Le préfet de police invoquait un « risque terroriste » élevé
Jeudi, la préfecture de police de Paris avait interdit par arrêté ce rassemblement prévu du vendredi au lundi au Parc des Expositions du Bourget en Seine-Saint-Denis. Dans sa décision, le préfet pointait un « risque terroriste » pour l'ensemble des participants, soulignant que l'événement « intervient dans un contexte international et national particulièrement tendu » et qu'il est « exposé à un important risque terroriste à l'égard de la communauté musulmane ».

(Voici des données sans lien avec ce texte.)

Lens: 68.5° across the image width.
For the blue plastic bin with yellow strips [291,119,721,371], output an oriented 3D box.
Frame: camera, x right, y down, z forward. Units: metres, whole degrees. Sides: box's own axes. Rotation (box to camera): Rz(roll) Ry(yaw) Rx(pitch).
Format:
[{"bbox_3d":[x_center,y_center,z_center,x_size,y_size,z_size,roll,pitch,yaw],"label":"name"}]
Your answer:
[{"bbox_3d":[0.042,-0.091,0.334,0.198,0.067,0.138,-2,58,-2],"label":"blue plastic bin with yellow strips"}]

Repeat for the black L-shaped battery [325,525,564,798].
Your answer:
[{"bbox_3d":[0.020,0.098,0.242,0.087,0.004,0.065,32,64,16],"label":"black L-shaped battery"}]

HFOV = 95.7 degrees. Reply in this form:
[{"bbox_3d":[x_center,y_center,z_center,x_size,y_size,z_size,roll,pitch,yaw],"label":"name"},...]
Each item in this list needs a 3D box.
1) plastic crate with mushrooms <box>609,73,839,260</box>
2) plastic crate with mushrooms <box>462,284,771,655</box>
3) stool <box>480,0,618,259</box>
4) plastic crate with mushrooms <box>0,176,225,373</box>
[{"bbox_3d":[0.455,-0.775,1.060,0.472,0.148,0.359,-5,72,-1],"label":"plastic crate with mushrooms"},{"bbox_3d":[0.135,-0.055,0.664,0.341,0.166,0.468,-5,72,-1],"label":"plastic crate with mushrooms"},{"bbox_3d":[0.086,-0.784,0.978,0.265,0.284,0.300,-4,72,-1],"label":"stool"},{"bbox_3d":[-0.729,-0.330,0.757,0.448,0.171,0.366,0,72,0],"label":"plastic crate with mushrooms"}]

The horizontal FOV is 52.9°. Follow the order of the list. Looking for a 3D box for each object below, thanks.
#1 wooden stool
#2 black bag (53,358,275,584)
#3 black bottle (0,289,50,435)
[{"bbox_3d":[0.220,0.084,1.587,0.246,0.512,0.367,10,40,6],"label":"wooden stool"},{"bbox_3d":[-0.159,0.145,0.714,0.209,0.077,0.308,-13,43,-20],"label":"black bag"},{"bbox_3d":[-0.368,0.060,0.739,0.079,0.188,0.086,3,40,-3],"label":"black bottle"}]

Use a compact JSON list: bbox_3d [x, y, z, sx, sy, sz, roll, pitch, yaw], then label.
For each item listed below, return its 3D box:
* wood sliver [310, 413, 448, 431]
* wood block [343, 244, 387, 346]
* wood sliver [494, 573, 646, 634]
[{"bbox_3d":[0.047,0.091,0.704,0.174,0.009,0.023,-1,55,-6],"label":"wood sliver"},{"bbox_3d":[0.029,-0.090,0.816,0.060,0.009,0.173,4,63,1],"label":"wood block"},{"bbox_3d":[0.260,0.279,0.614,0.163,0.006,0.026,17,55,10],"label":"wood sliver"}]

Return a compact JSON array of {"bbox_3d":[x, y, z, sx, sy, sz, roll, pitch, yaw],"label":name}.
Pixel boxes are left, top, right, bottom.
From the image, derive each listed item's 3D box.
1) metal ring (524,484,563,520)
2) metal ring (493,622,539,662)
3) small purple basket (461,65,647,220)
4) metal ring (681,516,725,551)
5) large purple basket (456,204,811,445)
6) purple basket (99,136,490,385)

Le juge estime les troubles à l'ordre public non établis
Le juge des référés du tribunal administratif de Paris a toutefois suspendu cet arrêté, estimant dans son communiqué que « les troubles à l'ordre public invoqués » par le préfet de police « n'étaient pas établis par les éléments versés au dossier ». Le tribunal a précisé que les éléments présentés n'étayaient pas suffisamment un éventuel risque « de contre-rassemblements, ni que le rassemblement organisé serait spécifiquement ciblé par des organisations appartenant à la mouvance ultra-droite ».
Absence d'incidents lors des éditions précédentes
Le juge a également relevé l'absence d'incidents démontrés lors des précédentes éditions de la RAMF, « qui s'étaient également tenues au Parc des Expositions du Bourget dans des contextes tendus notamment après les attentats de Paris en 2015 ». Cette constatation a pesé dans la balance, renforçant l'argument selon lequel les risques allégués manquaient de fondement concret.
Pas de mobilisation policière exceptionnelle nécessaire
En outre, le tribunal a considéré « qu'il n'était pas suffisamment établi que le contexte politique et social prévalant en région parisienne pendant la durée du rassemblement nécessiterait une mobilisation exceptionnelle de moyens de police ». Cette conclusion a conduit à la décision de ne pas imposer de mesures de sécurité particulières au-delà des dispositifs habituels.
Cette autorisation judiciaire souligne ainsi un désaccord entre les autorités administratives et la justice sur l'évaluation des risques, permettant finalement à la communauté musulmane de se réunir comme prévu malgré les tensions ambiantes.